Ainda assim, concretizando-se a substituição das escrituras presenciais pelos atos à distância, então é imperioso dotar-se os interlocutores, tituladores e demais intervenientes, com meios técnicos que garantam a maior fidelidade e segurança possíveis. E essa garantia tem de ser assegurada pelo Estado, não só a nível interno, mas também relativamente a meios digitais de identificação estrangeiros, pois é importante não esquecer a dimensão transfronteiriça da atividade notarial.
Em Portugal, o certificado digital qualificado integrado no cartão de cidadão ou a chave móvel digital são garantia suficiente? Quantos portugueses alteraram o código que lhes foi inicialmente fornecido e continua nos servidores do Estado? Podemos ter a certeza de que a pessoa que usa os dados é a mesma a quem dizem respeito? A pessoa a quem dizem respeito os dados nunca “emprestou” o seu cartão e divulgou os seus códigos ao pai, à mãe, ao filho, marido, namorada ou companheiro? A pessoa a quem os dados dizem respeito estará consciente e devidamente informada? Estará a agir livremente? Estará na posse plena de entender e querer? Estará viva?

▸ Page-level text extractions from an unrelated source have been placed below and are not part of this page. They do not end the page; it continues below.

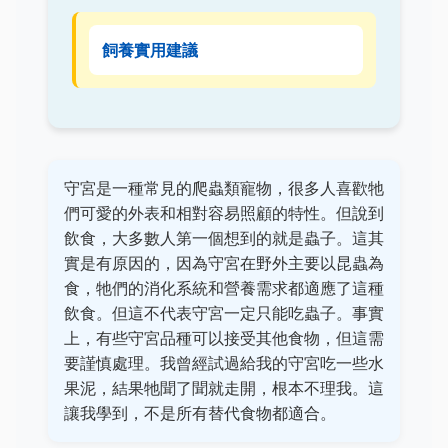
飼養實用建議
守宮是一種常見的爬蟲類寵物，很多人喜歡牠
們可愛的外表和相對容易照顧的特性。但說到
飲食，大多數人第一個想到的就是蟲子。這其
實是有原因的，因為守宮在野外主要以昆蟲為
食，牠們的消化系統和營養需求都適應了這種
飲食。但這不代表守宮一定只能吃蟲子。事實
上，有些守宮品種可以接受其他食物，但這需
要謹慎處理。我曾經試過給我的守宮吃一些水
果泥，結果牠聞了聞就走開，根本不理我。這
讓我學到，不是所有替代食物都適合。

Ainda que atingíssemos o grau ideal de segurança, a identificação eletrónica não proporciona certeza sobre a capacidade do vendedor / comprador /mutuário / mutuante/fiador / hipotecário / hipotecante / testador / mandante / cabeça de casal / testemunha num testamento ou processo de inventário. E muito menos atesta se a declaração de vontade foi prestada de forma minimamente informada, esclarecida e livre de qualquer condicionamento.
A força probatória, legitimadora e executiva que a lei atribui aos documentos autênticos exarados por notários, as escrituras públicas, bem como as inscrições registrais neles baseadas, exigem uma dimensão mais sólida do que uma mera identificação eletrónica.
Sem prescindir do apoio da tecnologia, o controlo notarial da identidade, capacidade, legitimidade, consentimento livre, informado e esclarecido, com controlo preventivo do branqueamento de capitais, reclama, mais do que nunca, a imediação.
O decisor político, querendo olhar para o mundo notarial, podia preocupar-se em resolver questões bem mais prementes e úteis, como a possibilidade de criação de um arquivo digital ou a emissão e circulação de certidões notariais eletrónicas permanentes, como o mesmo valor das certidões em papel.
Pode o executivo implementar as reformas que, nos termos da lei e por força do mandato democrático que lhe foi conferido, bem entenda.
O que não pode, ou não deve, é vender gato por lebre! “Achtung, baby.”